• Problem statement
From the line that contains "afinidad de grupo, como la adhesion a los" through the last line of the data, copy everything exactly and nothing else, omitting the pictures.

----------------------------------------

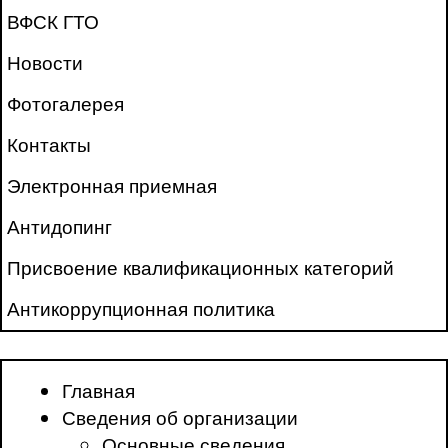
ВФСК ГТО
Новости
Фотогалерея
Контакты
Электронная приемная
Антидопинг
Присвоение квалификационных категорий
Антикоррупционная политика
Главная
Сведения об организации
Основные сведения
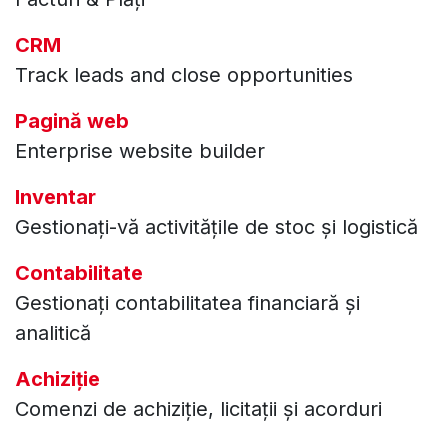
CRM
Track leads and close opportunities
Pagină web
Enterprise website builder
Inventar
Gestionați-vă activitățile de stoc și logistică
Contabilitate
Gestionați contabilitatea financiară și
analitică
Achiziție
Comenzi de achiziție, licitații și acorduri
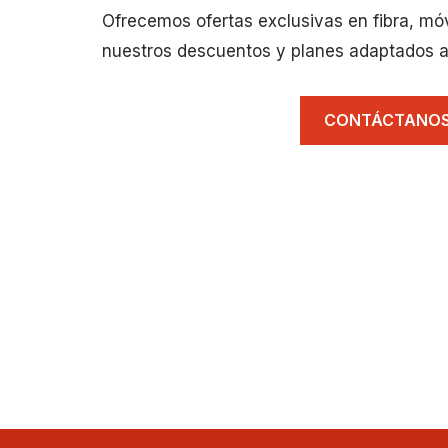
Ofrecemos ofertas exclusivas en fibra, mó
nuestros descuentos y planes adaptados a
CONTÁCTANO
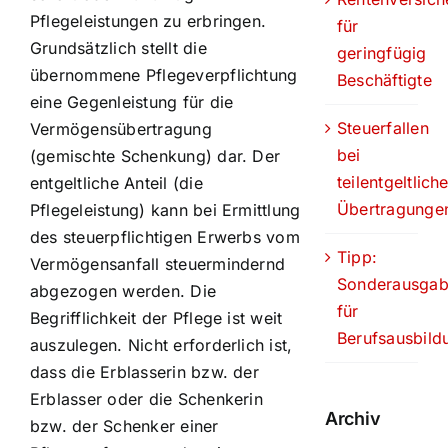
Pflegeleistungen zu erbringen.
für
Grundsätzlich stellt die
geringfügig
übernommene Pflegeverpflichtung
Beschäftigte
eine Gegenleistung für die
Steuerfallen
Vermögensübertragung
bei
(gemischte Schenkung) dar. Der
teilentgeltlich
entgeltliche Anteil (die
Übertragunge
Pflegeleistung) kann bei Ermittlung
des steuerpflichtigen Erwerbs vom
Tipp:
Vermögensanfall steuermindernd
Sonderausga
abgezogen werden. Die
für
Begrifflichkeit der Pflege ist weit
Berufsausbild
auszulegen. Nicht erforderlich ist,
dass die Erblasserin bzw. der
Erblasser oder die Schenkerin
Archiv
bzw. der Schenker einer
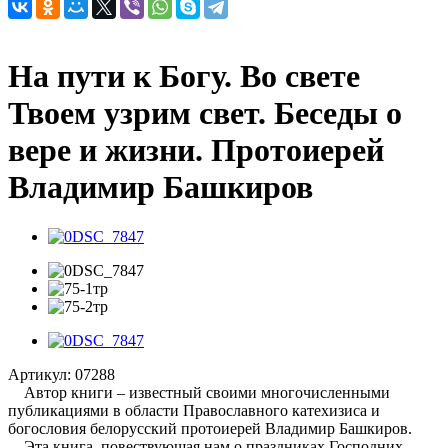
На пути к Богу. Во свете
Твоем узрим свет. Беседы о
вере и жизни. Протоиерей
Владимир Башкиров
Артикул:
07288
Автор книги – известный своими многочисленными
публикациями в области Православного катехизиса и
богословия белорусский протоиерей Владимир Башкиров.
Эта книга, повествующая нам о праздниках Господних,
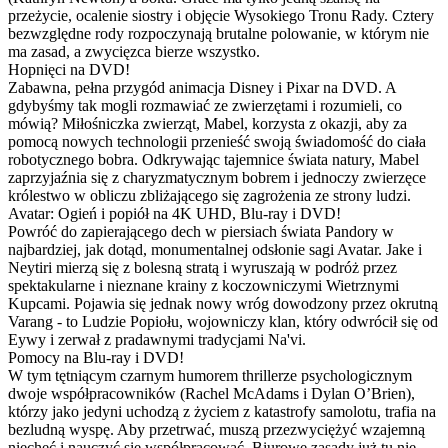
przeżycie, ocalenie siostry i objęcie Wysokiego Tronu Rady. Cztery
bezwzględne rody rozpoczynają brutalne polowanie, w którym nie
ma zasad, a zwycięzca bierze wszystko.
Hopnięci na DVD!
Zabawna, pełna przygód animacja Disney i Pixar na DVD. A
gdybyśmy tak mogli rozmawiać ze zwierzętami i rozumieli, co
mówią? Miłośniczka zwierząt, Mabel, korzysta z okazji, aby za
pomocą nowych technologii przenieść swoją świadomość do ciała
robotycznego bobra. Odkrywając tajemnice świata natury, Mabel
zaprzyjaźnia się z charyzmatycznym bobrem i jednoczy zwierzęce
królestwo w obliczu zbliżającego się zagrożenia ze strony ludzi.
Avatar: Ogień i popiół na 4K UHD, Blu-ray i DVD!
Powróć do zapierającego dech w piersiach świata Pandory w
najbardziej, jak dotąd, monumentalnej odsłonie sagi Avatar. Jake i
Neytiri mierzą się z bolesną stratą i wyruszają w podróż przez
spektakularne i nieznane krainy z koczowniczymi Wietrznymi
Kupcami. Pojawia się jednak nowy wróg dowodzony przez okrutną
Varang - to Ludzie Popiołu, wojowniczy klan, który odwrócił się od
Eywy i zerwał z pradawnymi tradycjami Na'vi.
Pomocy na Blu-ray i DVD!
W tym tętniącym czarnym humorem thrillerze psychologicznym
dwoje współpracowników (Rachel McAdams i Dylan O’Brien),
którzy jako jedyni uchodzą z życiem z katastrofy samolotu, trafia na
bezludną wyspę. Aby przetrwać, muszą przezwyciężyć wzajemną
niechęć i nauczyć się współpracować. Biurowe zasady już tu nie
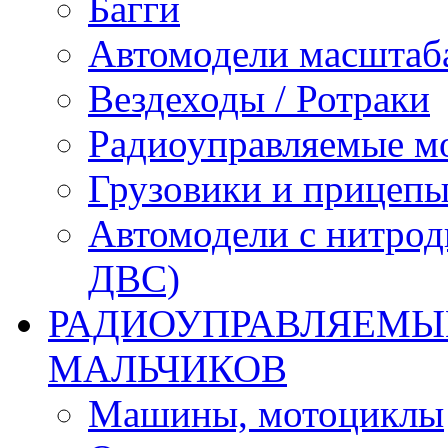
Багги
Автомодели масштаба
Вездеходы / Ротраки
Радиоуправляемые м
Грузовики и прицепы
Автомодели с нитрод
ДВС)
РАДИОУПРАВЛЯЕМЫЕ
МАЛЬЧИКОВ
Машины, мотоциклы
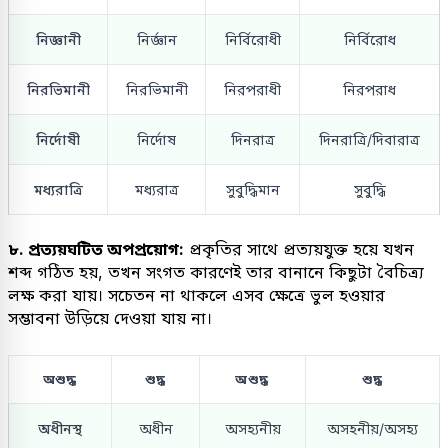
নিজ্ঞানী
নির্জ্ঞান
নির্বিরোধী
নির্বিরোধ
নিরভিমানী
নিরভিমানী
নিরপরাধী
নিরপরাধ
নির্দোষী
নির্দোষ
দিনরাত্র
দিনরাত্রি/দিবারাত্র
মধ্যরাত্রি
মধ্যরাত্র
সুবুদ্ধিমান
সুবুদ্ধি
৮. প্রত্যয়ঘটিত অপপ্রয়োগ:
প্রকৃতির সাথে প্রত্যয়যুক্ত হয়ে যখন
শব্দ গঠিত হয়, তখন সংগত কারণেই তার বানানে কিছুটা বৈচিত্র্য
লক্ষ করা যায়। সচেতন না থাকলে এসব ক্ষেত্রে ভুল হওয়ার
সম্ভাবনা উড়িয়ে দেওয়া যায় না।
অশুদ্ধ
শুদ্ধ
অশুদ্ধ
শুদ্ধ
অধীনস্থ
অধীন
অসহ্যনীয়
অসহনীয়/অসহ্য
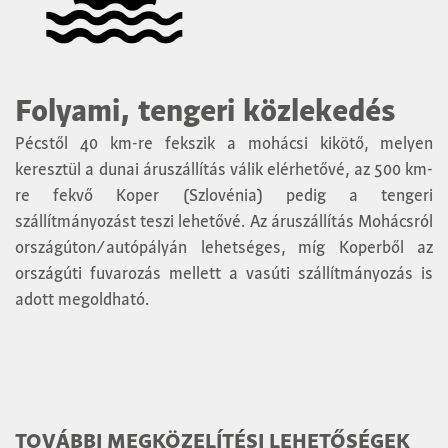
Folyami, tengeri közlekedés
Pécstől 40 km-re fekszik a mohácsi kikötő, melyen
keresztül a dunai áruszállítás válik elérhetővé, az 500 km-
re fekvő Koper (Szlovénia) pedig a tengeri
szállítmányozást teszi lehetővé. Az áruszállítás Mohácsról
országúton/autópályán lehetséges, míg Koperből az
országúti fuvarozás mellett a vasúti szállítmányozás is
adott megoldható.
TOVÁBBI MEGKÖZELÍTÉSI LEHETŐSÉGEK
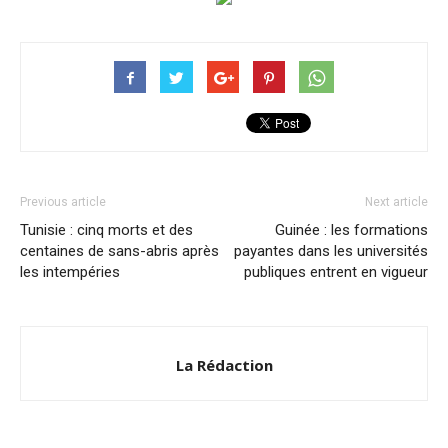
Previous article
Next article
Tunisie : cinq morts et des
Guinée : les formations
centaines de sans-abris après
payantes dans les universités
les intempéries
publiques entrent en vigueur
La Rédaction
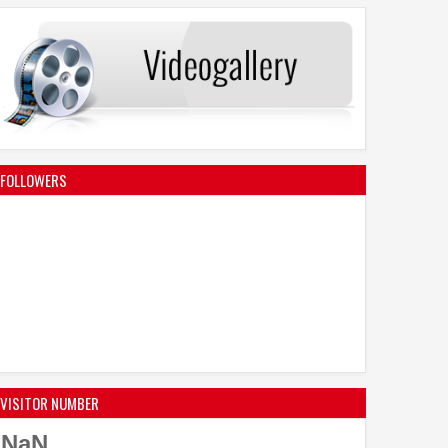
FOLLOWERS
VISITOR NUMBER
NaN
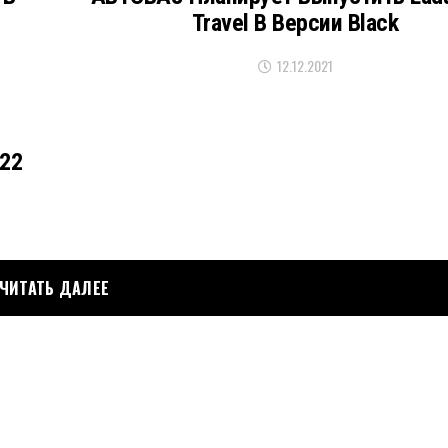
Travel В Версии Black
12.12.2021
22
ЧИТАТЬ ДАЛЕЕ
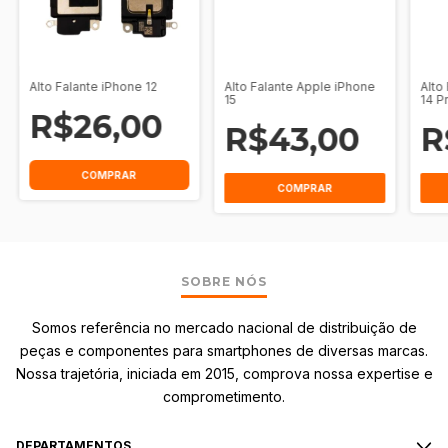
Alto Falante iPhone 12
Alto Falante Apple iPhone
Alto
15
14 P
R$26,00
R$43,00
R
COMPRAR
SOBRE NÓS
Somos referência no mercado nacional de distribuição de
peças e componentes para smartphones de diversas marcas.
Nossa trajetória, iniciada em 2015, comprova nossa expertise e
comprometimento.
DEPARTAMENTOS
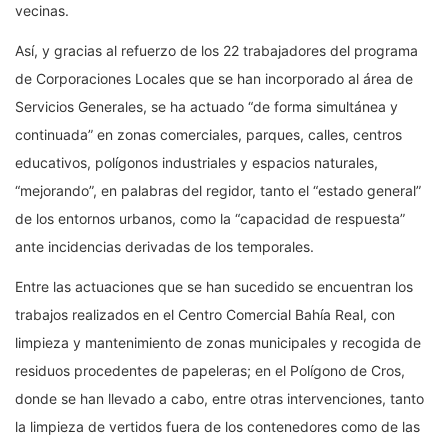
vecinas.
Así, y gracias al refuerzo de los 22 trabajadores del programa
de Corporaciones Locales que se han incorporado al área de
Servicios Generales, se ha actuado “de forma simultánea y
continuada” en zonas comerciales, parques, calles, centros
educativos, polígonos industriales y espacios naturales,
“mejorando”, en palabras del regidor, tanto el “estado general”
de los entornos urbanos, como la “capacidad de respuesta”
ante incidencias derivadas de los temporales.
Entre las actuaciones que se han sucedido se encuentran los
trabajos realizados en el Centro Comercial Bahía Real, con
limpieza y mantenimiento de zonas municipales y recogida de
residuos procedentes de papeleras; en el Polígono de Cros,
donde se han llevado a cabo, entre otras intervenciones, tanto
la limpieza de vertidos fuera de los contenedores como de las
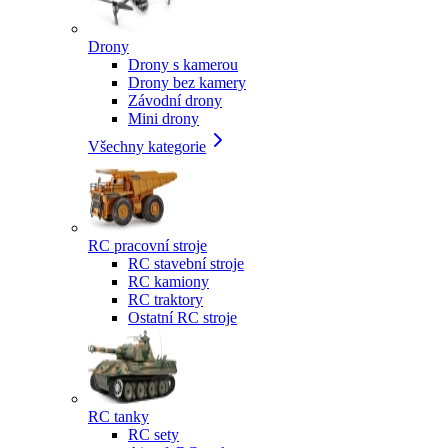
Drony
Drony s kamerou
Drony bez kamery
Závodní drony
Mini drony
Všechny kategorie
RC pracovní stroje
RC stavební stroje
RC kamiony
RC traktory
Ostatní RC stroje
RC tanky
RC sety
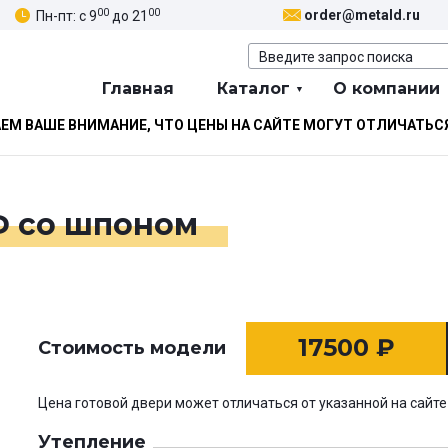
00
00
order@metald.ru
Пн-пт: с 9
до 21
Главная
Каталог
О компании
М ВАШЕ ВНИМАНИЕ, ЧТО ЦЕНЫ НА САЙТЕ МОГУТ ОТЛИЧАТЬС
Ф со шпоном
17500
₽
Стоимость модели
Цена готовой двери может отличаться от указанной на сайте
Утепление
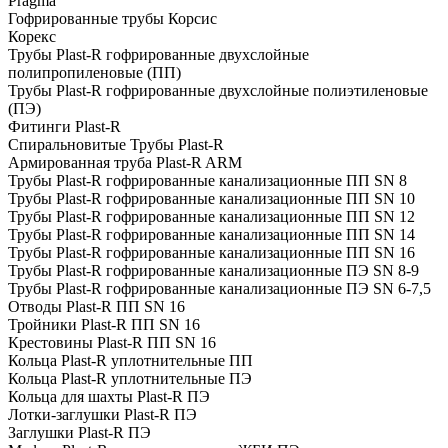
Pragma
Гофрированные трубы Корсис
Корекс
Трубы Plast-R гофрированные двухслойные
полипропиленовые (ПП)
Трубы Plast-R гофрированные двухслойные полиэтиленовые
(ПЭ)
Фитинги Plast-R
Спиральновитые Трубы Plast-R
Армированная труба Plast-R ARM
Трубы Plast-R гофрированные канализационные ПП SN 8
Трубы Plast-R гофрированные канализационные ПП SN 10
Трубы Plast-R гофрированные канализационные ПП SN 12
Трубы Plast-R гофрированные канализационные ПП SN 14
Трубы Plast-R гофрированные канализационные ПП SN 16
Трубы Plast-R гофрированные канализационные ПЭ SN 8-9
Трубы Plast-R гофрированные канализационные ПЭ SN 6-7,5
Отводы Plast-R ПП SN 16
Тройники Plast-R ПП SN 16
Крестовины Plast-R ПП SN 16
Кольца Plast-R уплотнительные ПП
Кольца Plast-R уплотнительные ПЭ
Кольца для шахты Plast-R ПЭ
Лотки-заглушки Plast-R ПЭ
Заглушки Plast-R ПЭ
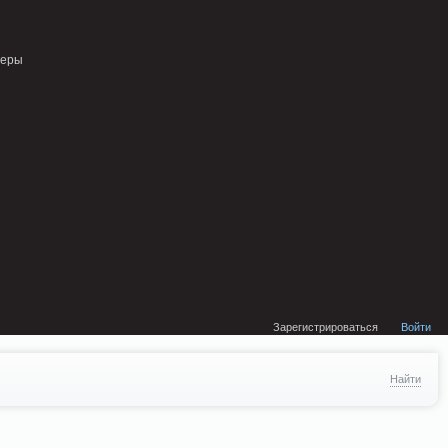
external/DklabCache/Zend/Cache/Backend/Memcached.php on line 134
неры
Зарегистрироваться
Войти
Найти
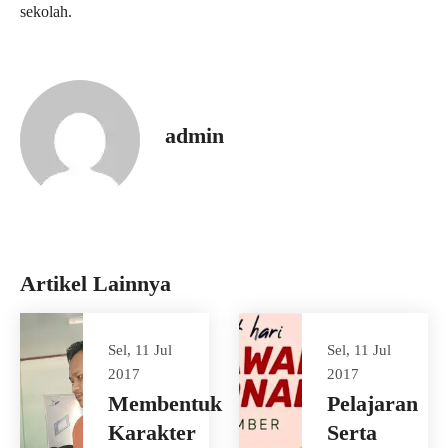
sekolah.
admin
Artikel Lainnya
Sel, 11 Jul
Sel, 11 Jul
2017
2017
Membentuk
Pelajaran
Karakter
Serta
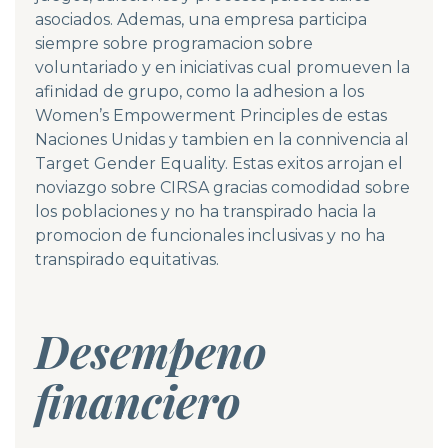
asociados. Ademas, una empresa participa
siempre sobre programacion sobre
voluntariado y en iniciativas cual promueven la
afinidad de grupo, como la adhesion a los
Women’s Empowerment Principles de estas
Naciones Unidas y tambien en la connivencia al
Target Gender Equality. Estas exitos arrojan el
noviazgo sobre CIRSA gracias comodidad sobre
los poblaciones y no ha transpirado hacia la
promocion de funcionales inclusivas y no ha
transpirado equitativas.
Desempeno
financiero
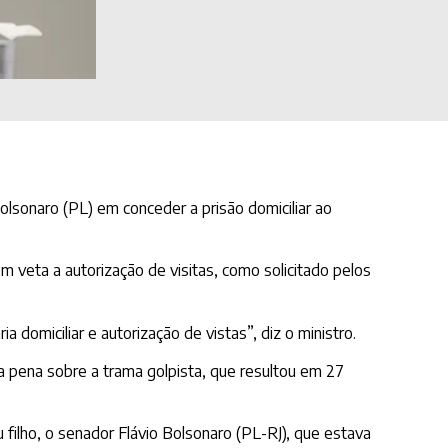
lsonaro (PL) em conceder a prisão domiciliar ao
veta a autorização de visitas, como solicitado pelos
 domiciliar e autorização de vistas”, diz o ministro.
 pena sobre a trama golpista, que resultou em 27
 filho, o senador Flávio Bolsonaro (PL-RJ), que estava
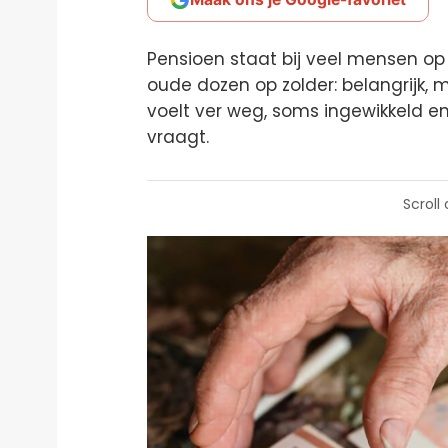
Pensioen staat bij veel mensen op h
oude dozen op zolder: belangrijk, ma
voelt ver weg, soms ingewikkeld en
vraagt.
Scroll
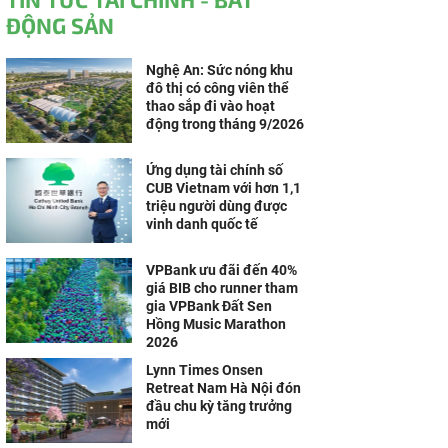
ĐỘNG SẢN
Nghệ An: Sức nóng khu
đô thị có công viên thể
thao sắp đi vào hoạt
động trong tháng 9/2026
Ứng dụng tài chính số
CUB Vietnam với hơn 1,1
triệu người dùng được
vinh danh quốc tế
VPBank ưu đãi đến 40%
giá BIB cho runner tham
gia VPBank Đất Sen
Hồng Music Marathon
2026
Lynn Times Onsen
Retreat Nam Hà Nội đón
đầu chu kỳ tăng trưởng
mới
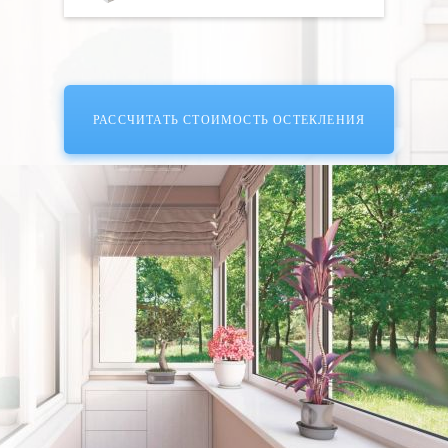
РАССЧИТАТЬ СТОИМОСТЬ ОСТЕКЛЕНИЯ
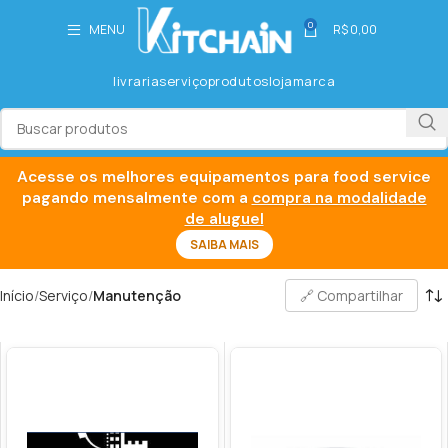
0
MENU
R$
0,00
livraria
serviço
produtos
loja
marca
Acesse os melhores equipamentos para food service
pagando mensalmente com a
compra na modalidade
de aluguel
SAIBA MAIS
Início
Serviço
Manutenção
🔗 Compartilhar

----------------------------------------

• Reply
afinidad de grupo, como la adhesion a los
Women’s Empowerment Principles de estas
Naciones Unidas y tambien en la connivencia al
Target Gender Equality. Estas exitos arrojan el
noviazgo sobre CIRSA gracias comodidad sobre
los poblaciones y no ha transpirado hacia la
promocion de funcionales inclusivas y no ha
transpirado equitativas.
Desempeno
financiero
lsonaro (PL) em conceder a prisão domiciliar ao
veta a autorização de visitas, como solicitado pelos
 domiciliar e autorização de vistas”, diz o ministro.
 pena sobre a trama golpista, que resultou em 27
 filho, o senador Flávio Bolsonaro (PL-RJ), que estava
Pensioen staat bij veel mensen op h
oude dozen op zolder: belangrijk, ma
voelt ver weg, soms ingewikkeld en
vraagt.
Scroll
ĐỘNG SẢN
Nghệ An: Sức nóng khu
đô thị có công viên thể
thao sắp đi vào hoạt
động trong tháng 9/2026
Ứng dụng tài chính số
CUB Vietnam với hơn 1,1
triệu người dùng được
vinh danh quốc tế
VPBank ưu đãi đến 40%
giá BIB cho runner tham
gia VPBank Đất Sen
Hồng Music Marathon
2026
Lynn Times Onsen
Retreat Nam Hà Nội đón
đầu chu kỳ tăng trưởng
mới
РАССЧИТАТЬ СТОИМОСТЬ ОСТЕКЛЕНИЯ
0
MENU
R$
0,00
livraria
serviço
produtos
loja
marca
Acesse os melhores equipamentos para food service
pagando mensalmente com a
compra na modalidade
de aluguel
SAIBA MAIS
Início
Serviço
Manutenção
🔗 Compartilhar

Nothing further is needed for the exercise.